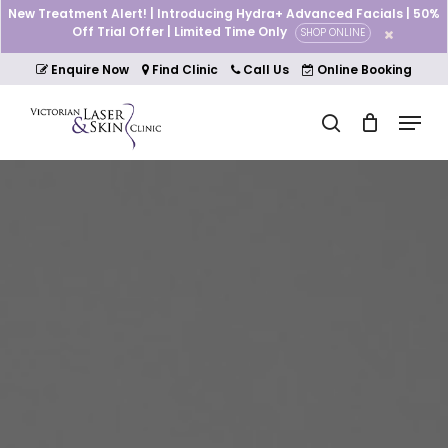
Skip
New Treatment Alert! | Introducing Hydra+ Advanced Facials | 50%
to
Off Trial Offer | Limited Time Only
SHOP ONLINE
Cart
Close
main
Cart
Close
content
Enquire Now
Find Clinic
Call Us
Online Booking
Menu
Menu
search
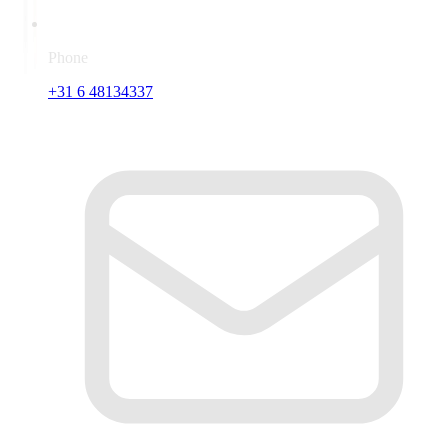
Phone
+31 6 48134337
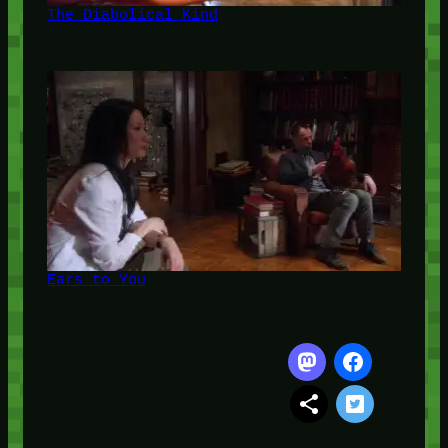
The Diabolical Kind
Ears to You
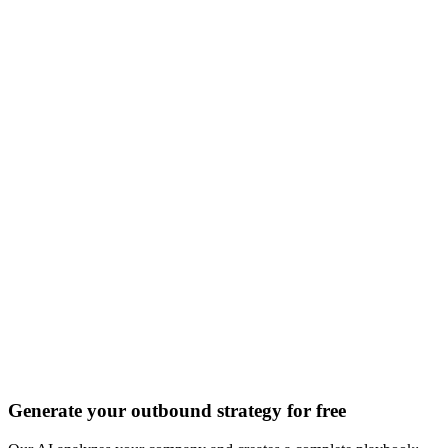
Discover all 20+ signals
Generate your outbound strategy for free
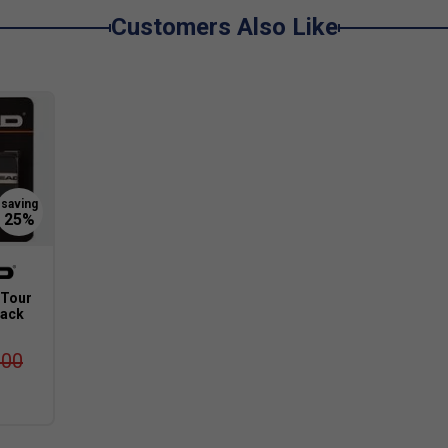
ed by:
Customers Also Like
auff
 Tour
Pack
.00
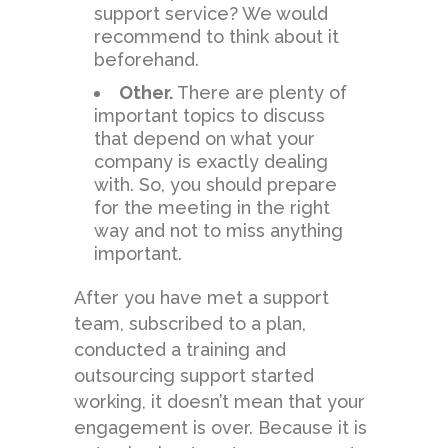
support service? We would
recommend to think about it
beforehand.
Other.
There are plenty of
important topics to discuss
that depend on what your
company is exactly dealing
with. So, you should prepare
for the meeting in the right
way and not to miss anything
important.
After you have met a support
team, subscribed to a plan,
conducted a training and
outsourcing support started
working, it doesn’t mean that your
engagement is over. Because it is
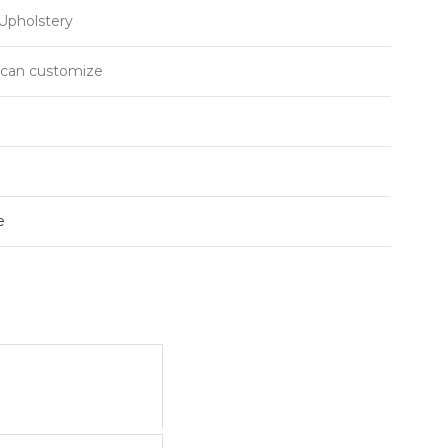
Upholstery
r can customize
e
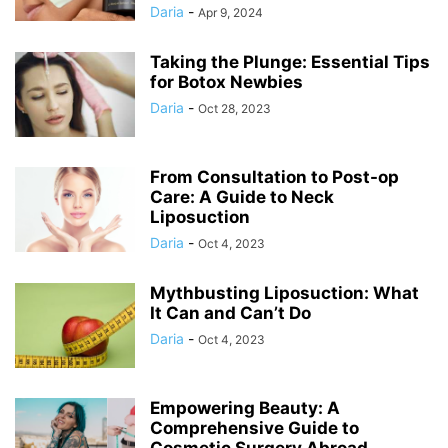
Daria
-
Apr 9, 2024
Taking the Plunge: Essential Tips
for Botox Newbies
Daria
-
Oct 28, 2023
From Consultation to Post-op
Care: A Guide to Neck
Liposuction
Daria
-
Oct 4, 2023
Mythbusting Liposuction: What
It Can and Can’t Do
Daria
-
Oct 4, 2023
Empowering Beauty: A
Comprehensive Guide to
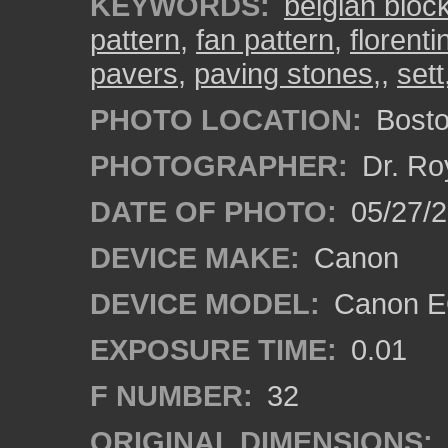
KEYWORDS:
belgian bloc
pattern
,
fan pattern
,
florenti
pavers
,
paving stones,
,
sett
PHOTO LOCATION:
Bosto
PHOTOGRAPHER:
Dr. Ro
DATE OF PHOTO:
05/27/2
DEVICE MAKE:
Canon
DEVICE MODEL:
Canon EO
EXPOSURE TIME:
0.01
F NUMBER:
32
ORIGINAL DIMENSIONS:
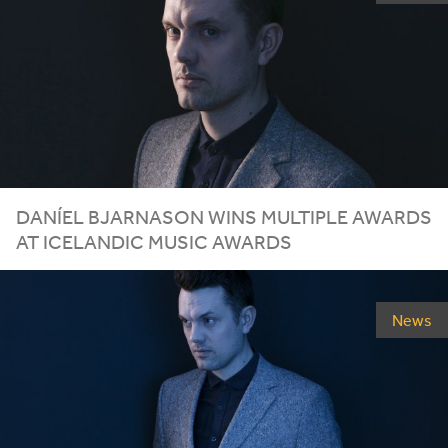
DANÍEL BJARNASON WINS MULTIPLE AWARDS
AT ICELANDIC MUSIC AWARDS
News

********************

**What the task asks**
Transcribe the text of all the records above line by line, leaving out the pictures.

**Answer for this exercise**
Skip
New Treatment Alert! | Introducing Hydra+ Advanced Facials | 50%
to
Off Trial Offer | Limited Time Only
SHOP ONLINE
Cart
Close
main
Cart
Close
content
Enquire Now
Find Clinic
Call Us
Online Booking
Menu
Menu
search
Phone
+31 6 48134337
The Diabolical Kind
Ears to You
Discover all 20+ signals
Generate your outbound strategy for free
ed by:
Customers Also Like
auff
 Tour
Pack
.00
support service? We would
recommend to think about it
beforehand.
Other.
There are plenty of
important topics to discuss
that depend on what your
company is exactly dealing
with. So, you should prepare
for the meeting in the right
way and not to miss anything
important.
After you have met a support
team, subscribed to a plan,
conducted a training and
outsourcing support started
working, it doesn’t mean that your
engagement is over. Because it is
Upholstery
r can customize
e
Daria
-
Apr 9, 2024
Taking the Plunge: Essential Tips
for Botox Newbies
Daria
-
Oct 28, 2023
From Consultation to Post-op
Care: A Guide to Neck
Liposuction
Daria
-
Oct 4, 2023
Mythbusting Liposuction: What
It Can and Can’t Do
Daria
-
Oct 4, 2023
Empowering Beauty: A
Comprehensive Guide to
KEYWORDS:
belgian bloc
pattern
,
fan pattern
,
florenti
pavers
,
paving stones,
,
sett
PHOTO LOCATION:
Bosto
PHOTOGRAPHER:
Dr. Ro
DATE OF PHOTO:
05/27/2
DEVICE MAKE:
Canon
DEVICE MODEL:
Canon EO
EXPOSURE TIME:
0.01
F NUMBER:
32
ORIGINAL DIMENSIONS:
DANÍEL BJARNASON WINS MULTIPLE AWARDS
AT ICELANDIC MUSIC AWARDS
News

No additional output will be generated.